Your answer must be the exact lines from the one holding "Secures scene to" through the final line of the records below, both included, and nothing more.

[Transcribed page contents]
Start of Block
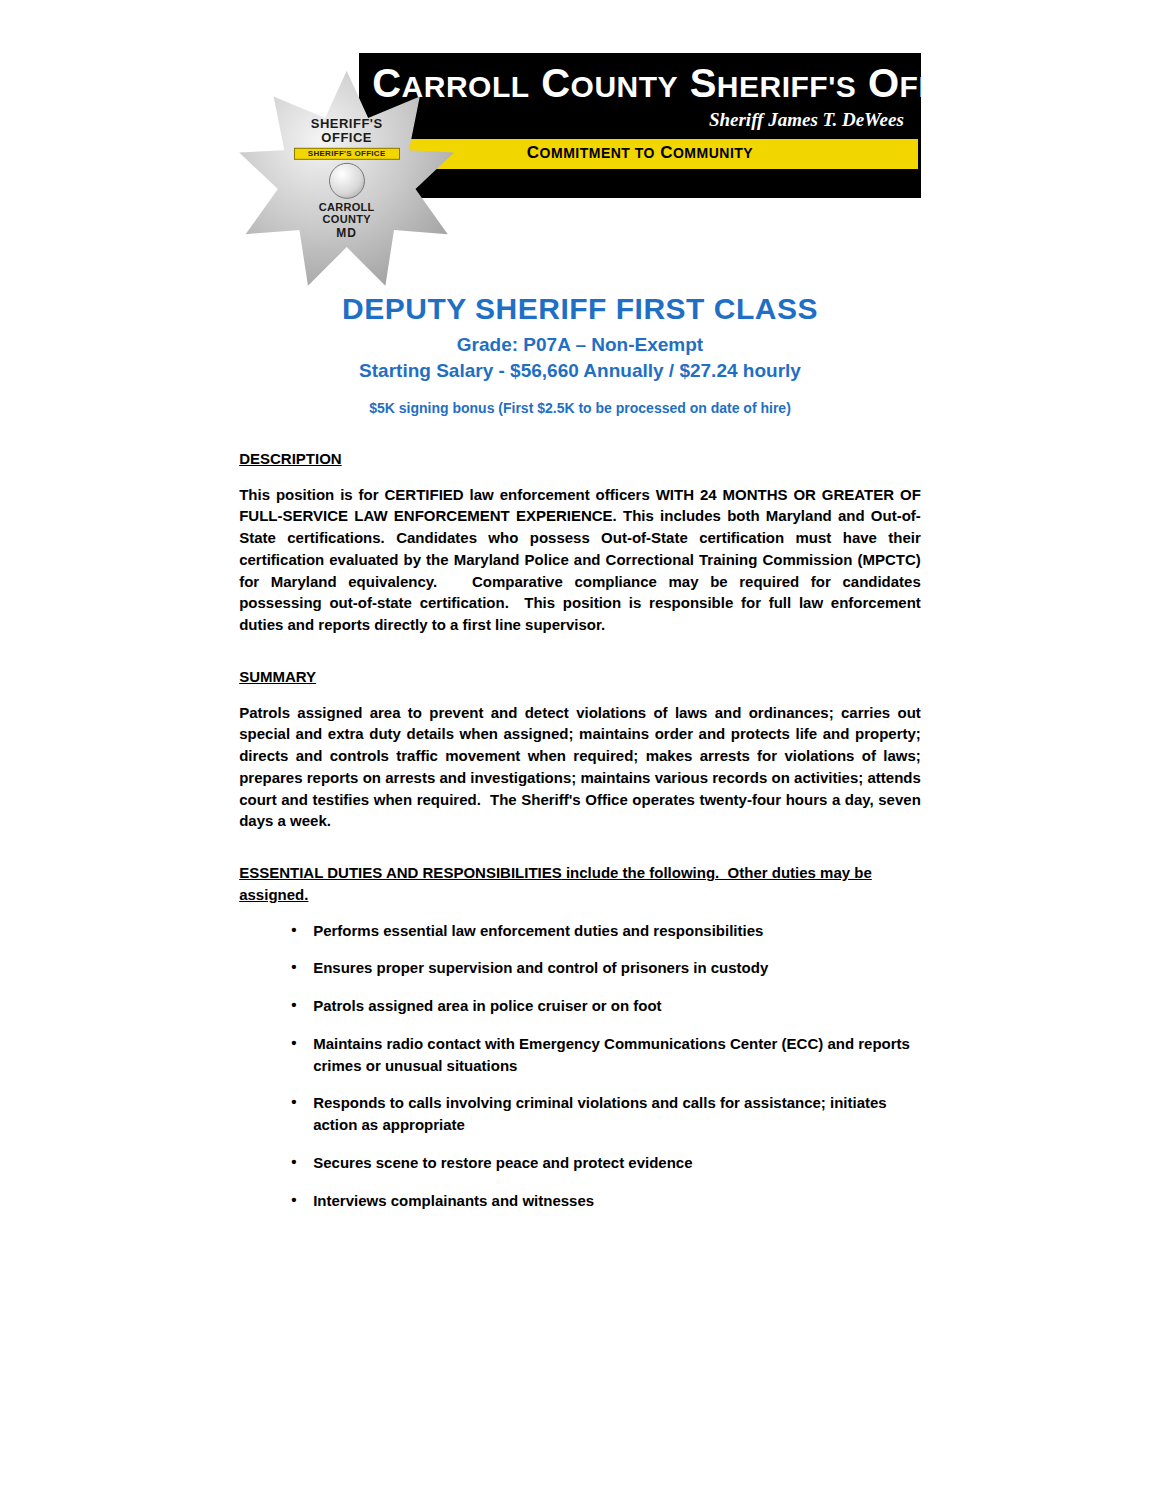SHERIFF'S
OFFICE
SHERIFF'S OFFICE
CARROLL
COUNTY
MD
CARROLL COUNTY SHERIFF'S OFFICE
Sheriff James T. DeWees
COMMITMENT TO COMMUNITY
DEPUTY SHERIFF FIRST CLASS
Grade: P07A – Non-Exempt
Starting Salary - $56,660 Annually / $27.24 hourly
$5K signing bonus (First $2.5K to be processed on date of hire)
DESCRIPTION
This position is for CERTIFIED law enforcement officers WITH 24 MONTHS OR GREATER OF FULL-SERVICE LAW ENFORCEMENT EXPERIENCE. This includes both Maryland and Out-of-State certifications. Candidates who possess Out-of-State certification must have their certification evaluated by the Maryland Police and Correctional Training Commission (MPCTC) for Maryland equivalency. Comparative compliance may be required for candidates possessing out-of-state certification. This position is responsible for full law enforcement duties and reports directly to a first line supervisor.
SUMMARY
Patrols assigned area to prevent and detect violations of laws and ordinances; carries out special and extra duty details when assigned; maintains order and protects life and property; directs and controls traffic movement when required; makes arrests for violations of laws; prepares reports on arrests and investigations; maintains various records on activities; attends court and testifies when required. The Sheriff's Office operates twenty-four hours a day, seven days a week.
ESSENTIAL DUTIES AND RESPONSIBILITIES include the following. Other duties may be assigned.
Performs essential law enforcement duties and responsibilities
Ensures proper supervision and control of prisoners in custody
Patrols assigned area in police cruiser or on foot
Maintains radio contact with Emergency Communications Center (ECC) and reports crimes or unusual situations
Responds to calls involving criminal violations and calls for assistance; initiates action as appropriate
Secures scene to restore peace and protect evidence
Interviews complainants and witnesses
End of Block
> [OUTPUT OF THE EXERCISE]:
Secures scene to restore peace and protect evidence
Interviews complainants and witnesses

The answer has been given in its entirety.